Month: August 2016

How to stop the internet from ruling your life

Photo of laptop
Source: Morguefile.com

 

Go online with a specific goal in mind. Stick to it and then get off.

Set social media time limits. My goal is fifteen minutes a day or less. That’s enough to post something, check your notifications, and get off. Even better, go on social media only every two or three days.

Turn off email notifications for social media. That way you’ll be less tempted to go on Twitter, Facebook, etc. every time you check email.

Take note of how much time you spent online. Visualize how that time could be better spent in real life (What are the things you think you don’t have time for? Exercise, reading, taking a class, getting outdoors, DIY projects?)

For long periods of concentration, invest in an internet-blocking app like Freedom.

Set aside periods of no-tech time–weekends, or a few week nights.

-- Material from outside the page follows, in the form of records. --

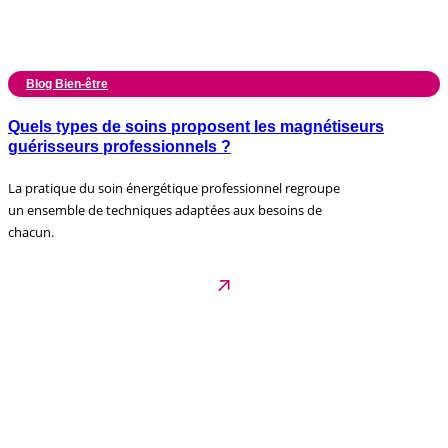
Blog Bien-être
Quels types de soins proposent les magnétiseurs
guérisseurs professionnels ?
La pratique du soin énergétique professionnel regroupe
un ensemble de techniques adaptées aux besoins de
chacun.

Physically separate yourself from your laptop and phone.

Keep parts of your life offline. Try not posting photos of everything. It’s worth printing out special photos and putting them in a physical photo album that only you can see.

Don’t always reply to emails or texts right away. I know, this is heretical these days. However, I believe this is about habit and culture formation. If you’re in the habit of replying to messages right away, it reinforces the need to check your phone or email constantly (and if you don’t, you become freer from your devices). Reply time is socially enforced. When we reply instantaneously, everyone expects others to reply right away–causing us to become dependent on phones and laptops. By taking longer to reply, we shift the norm and break the cycle.

It’s time to get offline when

Consuming one thing makes you want to consume all the things. It’s not enough to read one or two news stories about an event or person; you have to read all of them.

You find yourself thinking about social media even when you’re not it. You think of tweets or pictures to post even when there’s not a phone or laptop in sight.

You’re not on the internet and you’re itching to get back on. The moment you try to do something serious, your mind urges you to take an internet break.

Every time you read a book or watch a movie or do anything at all, you feel the need to know what other people thought about it. You seek out reviews, amateur and professional, trying to find a piece of writing that sums up your feelings about it in an eloquent, satisfying way. These never exist, but you keep searching for them anyway.

You realize there’s an emptiness to the constant pleasure-seeking, scrolling mindlessly through social media feeds–and yet, even once you’ve decided none of these things are satisfying or enlightening, you continue anyway.